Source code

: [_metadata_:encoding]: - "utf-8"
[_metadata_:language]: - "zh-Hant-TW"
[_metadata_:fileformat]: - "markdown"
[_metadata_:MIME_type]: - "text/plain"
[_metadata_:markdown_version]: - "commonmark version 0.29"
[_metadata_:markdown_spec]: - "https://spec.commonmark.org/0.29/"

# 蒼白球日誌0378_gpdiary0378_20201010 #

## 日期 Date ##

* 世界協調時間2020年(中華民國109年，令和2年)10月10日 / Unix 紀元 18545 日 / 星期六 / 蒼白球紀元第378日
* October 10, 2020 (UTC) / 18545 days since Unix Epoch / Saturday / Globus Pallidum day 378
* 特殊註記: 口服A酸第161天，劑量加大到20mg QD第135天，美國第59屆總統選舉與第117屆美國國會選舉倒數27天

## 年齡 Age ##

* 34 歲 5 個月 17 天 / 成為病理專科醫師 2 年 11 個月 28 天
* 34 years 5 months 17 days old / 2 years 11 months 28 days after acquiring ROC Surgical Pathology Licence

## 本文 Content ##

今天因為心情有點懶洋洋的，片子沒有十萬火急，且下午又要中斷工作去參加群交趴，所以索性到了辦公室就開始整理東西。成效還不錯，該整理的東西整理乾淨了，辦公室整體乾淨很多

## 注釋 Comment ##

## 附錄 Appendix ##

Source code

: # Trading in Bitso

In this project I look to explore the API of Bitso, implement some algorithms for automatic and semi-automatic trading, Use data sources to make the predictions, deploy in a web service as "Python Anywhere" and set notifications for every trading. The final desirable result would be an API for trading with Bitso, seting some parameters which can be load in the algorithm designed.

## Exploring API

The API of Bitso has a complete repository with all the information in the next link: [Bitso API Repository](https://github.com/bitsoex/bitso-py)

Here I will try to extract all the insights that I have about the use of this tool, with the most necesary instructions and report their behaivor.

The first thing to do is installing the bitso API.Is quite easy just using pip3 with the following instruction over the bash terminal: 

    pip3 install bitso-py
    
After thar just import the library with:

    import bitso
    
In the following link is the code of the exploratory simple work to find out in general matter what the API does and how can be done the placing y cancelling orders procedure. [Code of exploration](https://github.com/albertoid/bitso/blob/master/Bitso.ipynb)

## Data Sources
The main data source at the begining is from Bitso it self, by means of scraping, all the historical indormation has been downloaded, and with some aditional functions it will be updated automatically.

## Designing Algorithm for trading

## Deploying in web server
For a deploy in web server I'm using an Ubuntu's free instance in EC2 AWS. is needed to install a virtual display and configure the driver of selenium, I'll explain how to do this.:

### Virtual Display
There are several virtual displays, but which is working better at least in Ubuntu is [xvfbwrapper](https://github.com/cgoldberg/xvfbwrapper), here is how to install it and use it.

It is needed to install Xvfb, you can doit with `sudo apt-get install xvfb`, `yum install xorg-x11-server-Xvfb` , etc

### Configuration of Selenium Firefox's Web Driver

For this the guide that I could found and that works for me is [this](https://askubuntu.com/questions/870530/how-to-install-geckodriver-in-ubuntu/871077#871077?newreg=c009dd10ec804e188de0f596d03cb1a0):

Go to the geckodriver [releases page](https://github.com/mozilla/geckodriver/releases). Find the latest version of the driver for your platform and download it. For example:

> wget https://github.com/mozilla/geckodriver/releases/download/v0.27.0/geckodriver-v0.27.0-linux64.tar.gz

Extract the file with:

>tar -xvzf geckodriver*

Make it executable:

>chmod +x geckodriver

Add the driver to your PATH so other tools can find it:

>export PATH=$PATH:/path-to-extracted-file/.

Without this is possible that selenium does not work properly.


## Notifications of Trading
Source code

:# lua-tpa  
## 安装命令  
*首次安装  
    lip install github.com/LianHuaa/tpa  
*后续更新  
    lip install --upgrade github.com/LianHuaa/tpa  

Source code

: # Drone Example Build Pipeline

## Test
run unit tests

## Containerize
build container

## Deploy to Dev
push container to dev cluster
****************
● To do:
The entries shown above should be copied out word for word.

● Answer section:
Source code

: [_metadata_:encoding]: - "utf-8"
[_metadata_:language]: - "zh-Hant-TW"
[_metadata_:fileformat]: - "markdown"
[_metadata_:MIME_type]: - "text/plain"
[_metadata_:markdown_version]: - "commonmark version 0.29"
[_metadata_:markdown_spec]: - "https://spec.commonmark.org/0.29/"

# 蒼白球日誌0378_gpdiary0378_20201010 #

## 日期 Date ##

* 世界協調時間2020年(中華民國109年，令和2年)10月10日 / Unix 紀元 18545 日 / 星期六 / 蒼白球紀元第378日
* October 10, 2020 (UTC) / 18545 days since Unix Epoch / Saturday / Globus Pallidum day 378
* 特殊註記: 口服A酸第161天，劑量加大到20mg QD第135天，美國第59屆總統選舉與第117屆美國國會選舉倒數27天

## 年齡 Age ##

* 34 歲 5 個月 17 天 / 成為病理專科醫師 2 年 11 個月 28 天
* 34 years 5 months 17 days old / 2 years 11 months 28 days after acquiring ROC Surgical Pathology Licence

## 本文 Content ##

今天因為心情有點懶洋洋的，片子沒有十萬火急，且下午又要中斷工作去參加群交趴，所以索性到了辦公室就開始整理東西。成效還不錯，該整理的東西整理乾淨了，辦公室整體乾淨很多

## 注釋 Comment ##

## 附錄 Appendix ##

Source code

: # Trading in Bitso

In this project I look to explore the API of Bitso, implement some algorithms for automatic and semi-automatic trading, Use data sources to make the predictions, deploy in a web service as "Python Anywhere" and set notifications for every trading. The final desirable result would be an API for trading with Bitso, seting some parameters which can be load in the algorithm designed.

## Exploring API

The API of Bitso has a complete repository with all the information in the next link: [Bitso API Repository](https://github.com/bitsoex/bitso-py)

Here I will try to extract all the insights that I have about the use of this tool, with the most necesary instructions and report their behaivor.

The first thing to do is installing the bitso API.Is quite easy just using pip3 with the following instruction over the bash terminal: 

    pip3 install bitso-py
    
After thar just import the library with:

    import bitso
    
In the following link is the code of the exploratory simple work to find out in general matter what the API does and how can be done the placing y cancelling orders procedure. [Code of exploration](https://github.com/albertoid/bitso/blob/master/Bitso.ipynb)

## Data Sources
The main data source at the begining is from Bitso it self, by means of scraping, all the historical indormation has been downloaded, and with some aditional functions it will be updated automatically.

## Designing Algorithm for trading

## Deploying in web server
For a deploy in web server I'm using an Ubuntu's free instance in EC2 AWS. is needed to install a virtual display and configure the driver of selenium, I'll explain how to do this.:

### Virtual Display
There are several virtual displays, but which is working better at least in Ubuntu is [xvfbwrapper](https://github.com/cgoldberg/xvfbwrapper), here is how to install it and use it.

It is needed to install Xvfb, you can doit with `sudo apt-get install xvfb`, `yum install xorg-x11-server-Xvfb` , etc

### Configuration of Selenium Firefox's Web Driver

For this the guide that I could found and that works for me is [this](https://askubuntu.com/questions/870530/how-to-install-geckodriver-in-ubuntu/871077#871077?newreg=c009dd10ec804e188de0f596d03cb1a0):

Go to the geckodriver [releases page](https://github.com/mozilla/geckodriver/releases). Find the latest version of the driver for your platform and download it. For example:

> wget https://github.com/mozilla/geckodriver/releases/download/v0.27.0/geckodriver-v0.27.0-linux64.tar.gz

Extract the file with:

>tar -xvzf geckodriver*

Make it executable:

>chmod +x geckodriver

Add the driver to your PATH so other tools can find it:

>export PATH=$PATH:/path-to-extracted-file/.

Without this is possible that selenium does not work properly.


## Notifications of Trading
Source code

:# lua-tpa  
## 安装命令  
*首次安装  
    lip install github.com/LianHuaa/tpa  
*后续更新  
    lip install --upgrade github.com/LianHuaa/tpa  

Source code

: # Drone Example Build Pipeline

## Test
run unit tests

## Containerize
build container

## Deploy to Dev
push container to dev cluster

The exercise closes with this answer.